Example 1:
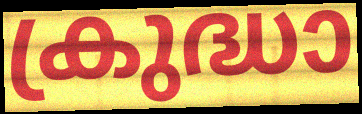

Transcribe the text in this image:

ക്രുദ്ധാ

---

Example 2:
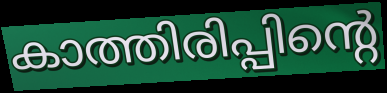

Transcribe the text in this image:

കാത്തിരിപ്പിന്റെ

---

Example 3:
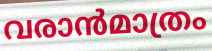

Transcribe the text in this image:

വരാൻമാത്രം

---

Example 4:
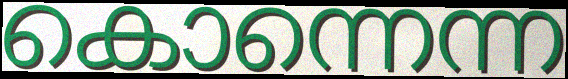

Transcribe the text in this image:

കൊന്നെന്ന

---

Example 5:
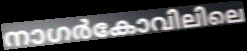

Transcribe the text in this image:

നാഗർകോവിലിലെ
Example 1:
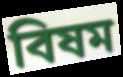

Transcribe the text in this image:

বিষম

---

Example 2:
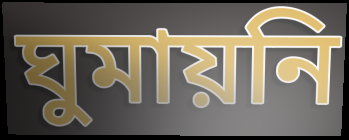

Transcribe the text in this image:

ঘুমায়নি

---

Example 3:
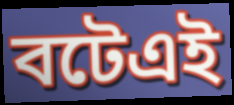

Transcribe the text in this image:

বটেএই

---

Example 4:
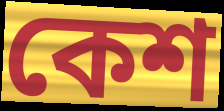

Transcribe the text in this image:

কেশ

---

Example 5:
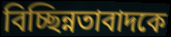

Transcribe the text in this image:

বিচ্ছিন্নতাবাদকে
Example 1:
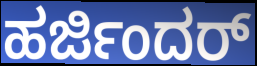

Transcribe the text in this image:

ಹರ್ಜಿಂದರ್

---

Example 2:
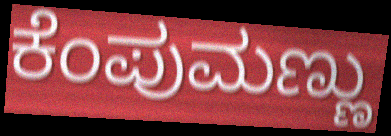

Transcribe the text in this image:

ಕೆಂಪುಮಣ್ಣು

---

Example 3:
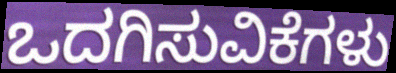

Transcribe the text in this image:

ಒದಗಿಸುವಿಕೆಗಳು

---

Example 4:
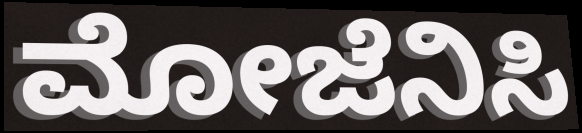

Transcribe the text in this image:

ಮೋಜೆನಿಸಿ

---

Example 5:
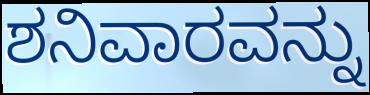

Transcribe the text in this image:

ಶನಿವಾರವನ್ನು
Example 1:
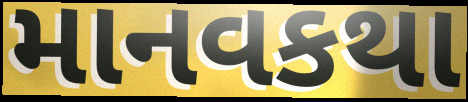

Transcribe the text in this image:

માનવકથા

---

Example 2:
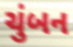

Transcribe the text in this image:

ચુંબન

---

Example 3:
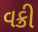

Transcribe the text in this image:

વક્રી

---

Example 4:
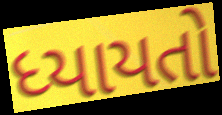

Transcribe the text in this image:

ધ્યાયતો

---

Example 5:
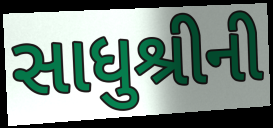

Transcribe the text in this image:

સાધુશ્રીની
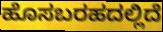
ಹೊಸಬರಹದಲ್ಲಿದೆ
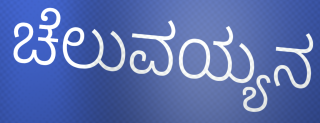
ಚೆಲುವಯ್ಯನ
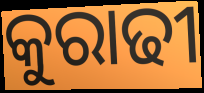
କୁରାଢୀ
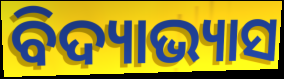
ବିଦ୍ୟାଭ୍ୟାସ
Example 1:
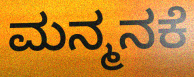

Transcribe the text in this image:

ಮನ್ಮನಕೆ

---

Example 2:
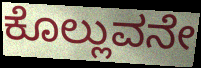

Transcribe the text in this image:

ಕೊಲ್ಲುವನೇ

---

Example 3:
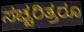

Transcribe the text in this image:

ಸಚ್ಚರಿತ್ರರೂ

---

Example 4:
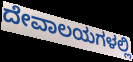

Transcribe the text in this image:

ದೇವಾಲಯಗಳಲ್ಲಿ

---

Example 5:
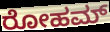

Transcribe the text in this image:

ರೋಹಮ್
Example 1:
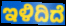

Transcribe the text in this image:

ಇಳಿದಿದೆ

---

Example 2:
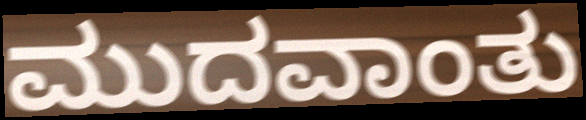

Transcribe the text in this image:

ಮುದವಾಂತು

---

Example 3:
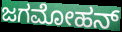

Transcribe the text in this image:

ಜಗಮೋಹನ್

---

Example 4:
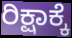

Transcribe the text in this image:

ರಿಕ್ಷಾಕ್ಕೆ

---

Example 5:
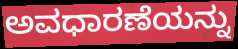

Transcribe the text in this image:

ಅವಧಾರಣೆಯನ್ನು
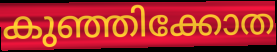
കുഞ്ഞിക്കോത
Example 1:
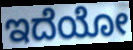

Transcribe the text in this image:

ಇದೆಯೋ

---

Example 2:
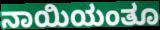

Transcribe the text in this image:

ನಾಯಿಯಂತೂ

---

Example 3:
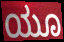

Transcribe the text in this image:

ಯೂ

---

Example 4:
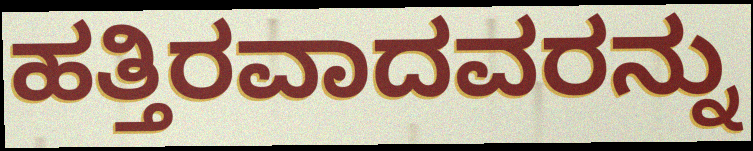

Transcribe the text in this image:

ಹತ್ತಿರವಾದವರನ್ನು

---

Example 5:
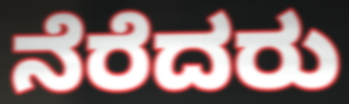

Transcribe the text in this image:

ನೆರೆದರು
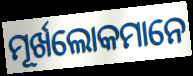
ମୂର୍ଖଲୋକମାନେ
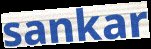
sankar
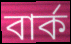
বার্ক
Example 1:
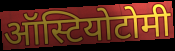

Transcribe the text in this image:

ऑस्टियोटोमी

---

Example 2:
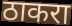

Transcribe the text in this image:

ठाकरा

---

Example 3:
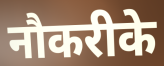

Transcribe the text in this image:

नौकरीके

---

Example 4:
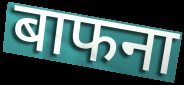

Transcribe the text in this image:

= = = =

Copy every record exactly as it appears, apart from any pictures.

Example 1:

Transcribe the text in this image:

ക്രുദ്ധാ

---

Example 2:

Transcribe the text in this image:

കാത്തിരിപ്പിന്റെ

---

Example 3:

Transcribe the text in this image:

വരാൻമാത്രം

---

Example 4:

Transcribe the text in this image:

കൊന്നെന്ന

---

Example 5:

Transcribe the text in this image:

നാഗർകോവിലിലെ
Example 1:

Transcribe the text in this image:

বিষম

---

Example 2:

Transcribe the text in this image:

ঘুমায়নি

---

Example 3:

Transcribe the text in this image:

বটেএই

---

Example 4:

Transcribe the text in this image:

কেশ

---

Example 5:

Transcribe the text in this image:

বিচ্ছিন্নতাবাদকে
Example 1:

Transcribe the text in this image:

ಹರ್ಜಿಂದರ್

---

Example 2:

Transcribe the text in this image:

ಕೆಂಪುಮಣ್ಣು

---

Example 3:

Transcribe the text in this image:

ಒದಗಿಸುವಿಕೆಗಳು

---

Example 4:

Transcribe the text in this image:

ಮೋಜೆನಿಸಿ

---

Example 5:

Transcribe the text in this image:

ಶನಿವಾರವನ್ನು
Example 1:

Transcribe the text in this image:

માનવકથા

---

Example 2:

Transcribe the text in this image:

ચુંબન

---

Example 3:

Transcribe the text in this image:

વક્રી

---

Example 4:

Transcribe the text in this image:

ધ્યાયતો

---

Example 5:

Transcribe the text in this image:

સાધુશ્રીની
ಹೊಸಬರಹದಲ್ಲಿದೆ
ಚೆಲುವಯ್ಯನ
କୁରାଢୀ
ବିଦ୍ୟାଭ୍ୟାସ
Example 1:

Transcribe the text in this image:

ಮನ್ಮನಕೆ

---

Example 2:

Transcribe the text in this image:

ಕೊಲ್ಲುವನೇ

---

Example 3:

Transcribe the text in this image:

ಸಚ್ಚರಿತ್ರರೂ

---

Example 4:

Transcribe the text in this image:

ದೇವಾಲಯಗಳಲ್ಲಿ

---

Example 5:

Transcribe the text in this image:

ರೋಹಮ್
Example 1:

Transcribe the text in this image:

ಇಳಿದಿದೆ

---

Example 2:

Transcribe the text in this image:

ಮುದವಾಂತು

---

Example 3:

Transcribe the text in this image:

ಜಗಮೋಹನ್

---

Example 4:

Transcribe the text in this image:

ರಿಕ್ಷಾಕ್ಕೆ

---

Example 5:

Transcribe the text in this image:

ಅವಧಾರಣೆಯನ್ನು
കുഞ്ഞിക്കോത
Example 1:

Transcribe the text in this image:

ಇದೆಯೋ

---

Example 2:

Transcribe the text in this image:

ನಾಯಿಯಂತೂ

---

Example 3:

Transcribe the text in this image:

ಯೂ

---

Example 4:

Transcribe the text in this image:

ಹತ್ತಿರವಾದವರನ್ನು

---

Example 5:

Transcribe the text in this image:

ನೆರೆದರು
ମୂର୍ଖଲୋକମାନେ
sankar
বার্ক
Example 1:

Transcribe the text in this image:

ऑस्टियोटोमी

---

Example 2:

Transcribe the text in this image:

ठाकरा

---

Example 3:

Transcribe the text in this image:

नौकरीके

---

Example 4:

Transcribe the text in this image:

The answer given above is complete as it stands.